Elles arrivent me soumetre, sont aux aguets près des clôtures,
barrent ma route quand je passe, rompent l’échelle quand je monte,
on dirait que je prends à ferme mon îme d’une force obscure,
l’icône déchirant la toile me montre son sein sec sans honte.
Tout me dit que c’est bien au monde, tout semble être dans l’attente
de la mesure des douanes quand à poids d’or il faut payer...
Viens m’accompagner jusqu’à la barque, ma pauvre troupe intelligente:
ce n’est pas la mort qui m’angoisse, ce n’est ni son éternité!


Passons

Je ne dis plus une parole de toi et en courant la terre
j’arrive dans des lieux étranges pur te trouver et t’écouter,
mais il semble que le vent souffle faisant danser la niege en l’air –
dis-moi bonjour, et et dis comme dans notre jeu des temps passés!
Pour s’emparer de nous se tisse le tapis rouge du ponant.
Passons donc le pont sur le Muresh, souvenons-nous des jours qui volent
et lisons ce que sur la poutre maîtresse ont écrit nos parents,
tant qu’en amour encor on brûle, tant qu’existe encor sa parole!


C’est moi!...

Mais moi, j’apporte des nouvelles, je suis à nouveau de retour,
aux portes fermées dans lesquelles, voilà, je ne sais plus frapper,
sur le pont j’ai fait une halte dans une balade d’amour,
moi, de l’humanité je rentre comme d’un rêve reculé,
j’ai pris le drapeau tricolore tombé sous les sabots des ch’vaux
dans mon égarement je reste pour arriver jusque chez vous
des tentations dans lesquelles j’aurais pu sombrer tout d’un coup!
Je gravis des plateaux arides, dans le cercle du pont, peureux,
quelle pensée vient me défaire d’un rivage tout inconnu
que je revienne à la compagne où les miens m’appellent chez eux,
passant sur leur pont de douane sur lequel je ne passai plus?

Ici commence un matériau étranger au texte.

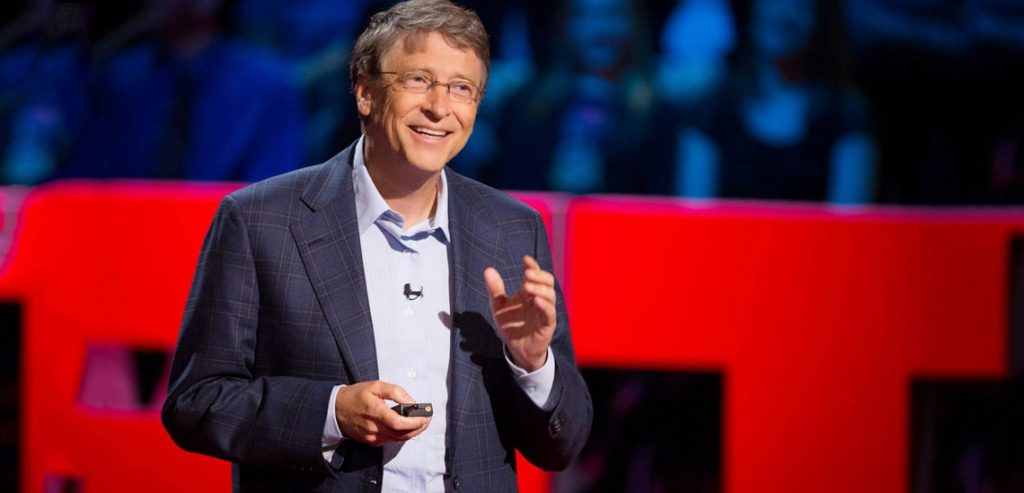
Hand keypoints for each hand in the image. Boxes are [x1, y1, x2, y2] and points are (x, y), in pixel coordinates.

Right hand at [334, 381, 429, 445]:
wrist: (336, 409)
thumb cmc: (357, 395)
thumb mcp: (376, 386)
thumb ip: (395, 392)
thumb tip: (411, 402)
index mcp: (375, 412)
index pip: (399, 423)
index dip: (415, 422)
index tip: (426, 416)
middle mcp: (374, 428)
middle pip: (402, 434)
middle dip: (418, 427)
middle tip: (428, 419)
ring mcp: (372, 437)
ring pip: (398, 439)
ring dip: (412, 433)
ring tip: (421, 422)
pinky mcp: (371, 442)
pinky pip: (391, 441)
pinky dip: (402, 435)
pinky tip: (407, 427)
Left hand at [484, 255, 555, 371]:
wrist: (516, 349)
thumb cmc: (510, 325)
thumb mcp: (498, 306)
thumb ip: (495, 289)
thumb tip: (488, 270)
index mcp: (529, 292)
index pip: (536, 274)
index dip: (533, 266)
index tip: (525, 259)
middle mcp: (539, 299)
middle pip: (547, 281)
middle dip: (539, 275)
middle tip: (526, 273)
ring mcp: (545, 311)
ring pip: (551, 295)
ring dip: (540, 289)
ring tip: (527, 286)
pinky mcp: (547, 324)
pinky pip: (550, 313)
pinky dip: (545, 305)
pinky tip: (536, 300)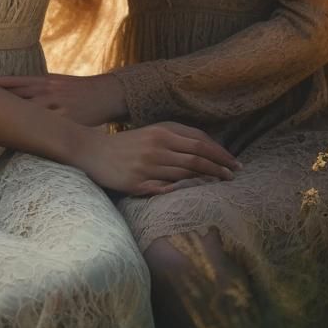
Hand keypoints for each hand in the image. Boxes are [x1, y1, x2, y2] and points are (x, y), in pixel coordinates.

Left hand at [0, 72, 127, 126]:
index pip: (16, 82)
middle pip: (19, 97)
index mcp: (45, 80)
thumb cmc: (78, 89)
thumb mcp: (57, 80)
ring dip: (13, 121)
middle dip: (0, 103)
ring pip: (31, 114)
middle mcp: (49, 91)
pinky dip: (35, 134)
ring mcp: (58, 105)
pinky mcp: (68, 120)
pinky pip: (49, 129)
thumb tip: (12, 88)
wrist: (106, 93)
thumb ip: (36, 85)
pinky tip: (20, 142)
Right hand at [70, 121, 241, 196]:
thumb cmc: (126, 143)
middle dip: (220, 168)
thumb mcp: (152, 133)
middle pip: (196, 158)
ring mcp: (147, 166)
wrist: (92, 151)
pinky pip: (165, 189)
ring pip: (185, 174)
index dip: (220, 153)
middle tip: (235, 176)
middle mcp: (156, 147)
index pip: (199, 142)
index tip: (235, 163)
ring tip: (221, 186)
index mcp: (161, 131)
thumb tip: (206, 147)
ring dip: (206, 181)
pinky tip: (194, 196)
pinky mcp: (137, 183)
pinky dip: (182, 192)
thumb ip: (176, 137)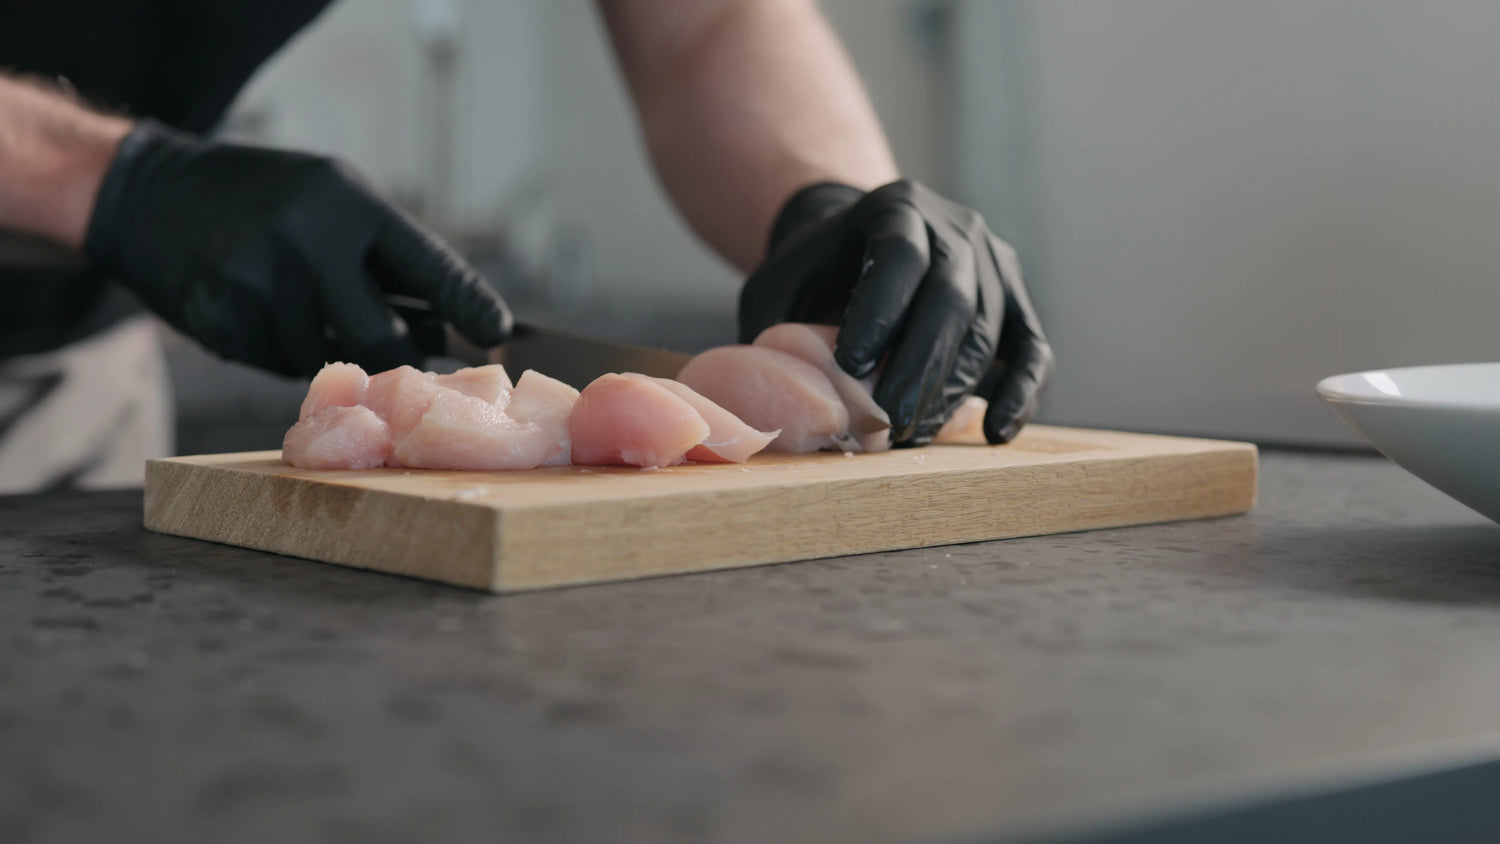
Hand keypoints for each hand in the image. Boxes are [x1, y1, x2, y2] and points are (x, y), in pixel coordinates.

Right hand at [84, 120, 510, 376]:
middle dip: (401, 356)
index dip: (468, 305)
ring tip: (310, 310)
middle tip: (414, 359)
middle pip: (378, 337)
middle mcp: (304, 240)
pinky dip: (283, 351)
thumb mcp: (332, 197)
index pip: (428, 265)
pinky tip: (266, 314)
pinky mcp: (220, 319)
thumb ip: (386, 255)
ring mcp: (257, 283)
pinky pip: (275, 364)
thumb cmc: (265, 198)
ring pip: (324, 359)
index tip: (499, 334)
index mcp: (346, 203)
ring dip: (331, 352)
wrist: (149, 195)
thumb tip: (456, 325)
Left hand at [739, 179, 1052, 444]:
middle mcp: (956, 228)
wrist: (854, 251)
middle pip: (951, 299)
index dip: (879, 313)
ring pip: (987, 332)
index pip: (900, 257)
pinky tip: (993, 431)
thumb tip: (777, 398)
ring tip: (910, 436)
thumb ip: (777, 332)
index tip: (852, 367)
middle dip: (919, 369)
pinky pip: (1032, 351)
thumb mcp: (777, 288)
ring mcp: (995, 263)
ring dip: (950, 391)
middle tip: (888, 425)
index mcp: (894, 207)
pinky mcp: (1018, 303)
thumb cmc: (810, 277)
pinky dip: (1019, 394)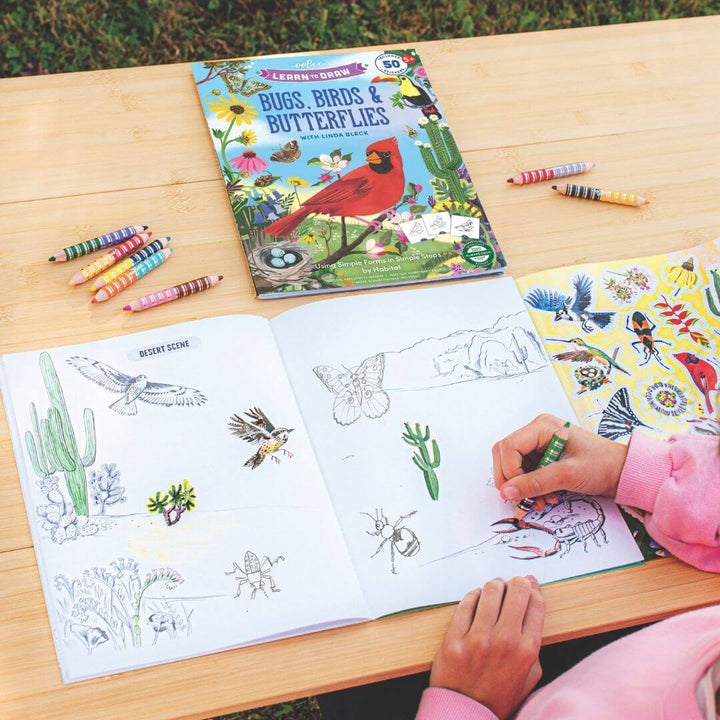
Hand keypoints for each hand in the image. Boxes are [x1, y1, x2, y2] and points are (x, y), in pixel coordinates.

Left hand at [429, 576, 543, 719]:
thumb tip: (532, 609)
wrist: (467, 712)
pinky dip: (473, 595)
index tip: (530, 583)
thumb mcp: (529, 676)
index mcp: (527, 650)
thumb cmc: (499, 694)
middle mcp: (505, 641)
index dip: (534, 588)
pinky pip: (466, 603)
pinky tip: (476, 597)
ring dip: (494, 585)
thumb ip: (534, 645)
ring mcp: (478, 638)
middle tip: (512, 584)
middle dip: (516, 582)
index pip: (535, 604)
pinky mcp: (455, 638)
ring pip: (490, 591)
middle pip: (516, 591)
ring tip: (494, 588)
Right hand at [492, 414, 627, 501]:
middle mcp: (537, 432)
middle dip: (513, 481)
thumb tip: (506, 492)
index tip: (517, 492)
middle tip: (524, 500)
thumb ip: (535, 483)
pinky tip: (546, 498)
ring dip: (523, 488)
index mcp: (542, 427)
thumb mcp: (567, 475)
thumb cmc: (603, 465)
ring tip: (541, 502)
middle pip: (505, 456)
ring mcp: (539, 444)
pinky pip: (525, 473)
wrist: (624, 472)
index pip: (508, 447)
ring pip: (513, 467)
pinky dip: (531, 488)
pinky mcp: (543, 457)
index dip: (509, 471)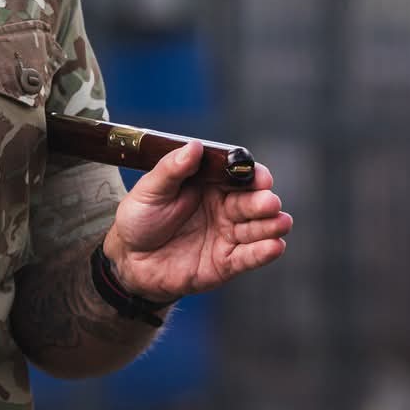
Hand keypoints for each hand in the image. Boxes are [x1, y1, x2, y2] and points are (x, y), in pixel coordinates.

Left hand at [102, 142, 291, 301]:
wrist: (129, 260)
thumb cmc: (140, 219)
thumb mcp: (150, 190)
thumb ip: (172, 169)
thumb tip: (194, 146)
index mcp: (211, 185)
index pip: (240, 176)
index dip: (254, 176)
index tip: (261, 178)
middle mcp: (225, 209)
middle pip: (253, 202)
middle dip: (264, 202)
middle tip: (269, 202)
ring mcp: (228, 236)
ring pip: (257, 229)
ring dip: (271, 225)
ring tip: (280, 222)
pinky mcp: (226, 263)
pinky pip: (248, 257)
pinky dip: (263, 252)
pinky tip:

C’est moi! – désespéré, je hurle fort vers un lopin de forêt,
des bouches de glaise se montrent sur le plateau gris en sanglots
et comme dans une prieère disent avoir souffert assez
ou comme un signe de révolte, de noël un très bel écho...


Mais qui sera encore?...

Que tu te voies venir quand jappent les chiens, quand tu attends l’enfant
et qu’elles te montre ta place creusée entre les quatre bords
maître dans ta maison, et l’humble, que tu sois son obéissant
que ses lois restent inflexibles et que sa faux te pique fort
et que te pleurent ceux qui viennent après toi par la porte ouverte
et que les verres retentissent dans ta maison, comme au banquet.
Si l’on écrivait le sort pour toujours, une histoire alerte,
où même la mort a son sens que le pourrais assimiler!
Là-bas, les uns après les autres, que l’esprit n’imagine point,
s’en sont allés comme dans une grande promesse sans retour
en ayant la dot dans un coffre su seulement par les parents
qui pour cacher le mot se prêtent, depuis quelque temps, leur concours.
Mais qui sera encore au monde quand personne n’existera
dans une terre sans cantiques, frou-frou et vie ressuscitée
dans l’essaimage des étoiles par les ténèbres ne sera
personne qui se mette en quête des êtres n’existant jamais
les derniers messagers, tout seuls, les flammes cassées à leur dos
en égarant comme des buffles, sur les célestes pîturages,
beugleront après un stérile, niais et affamé troupeau
sur la terre, au-dessus de toute trace imprimée dans le paysage!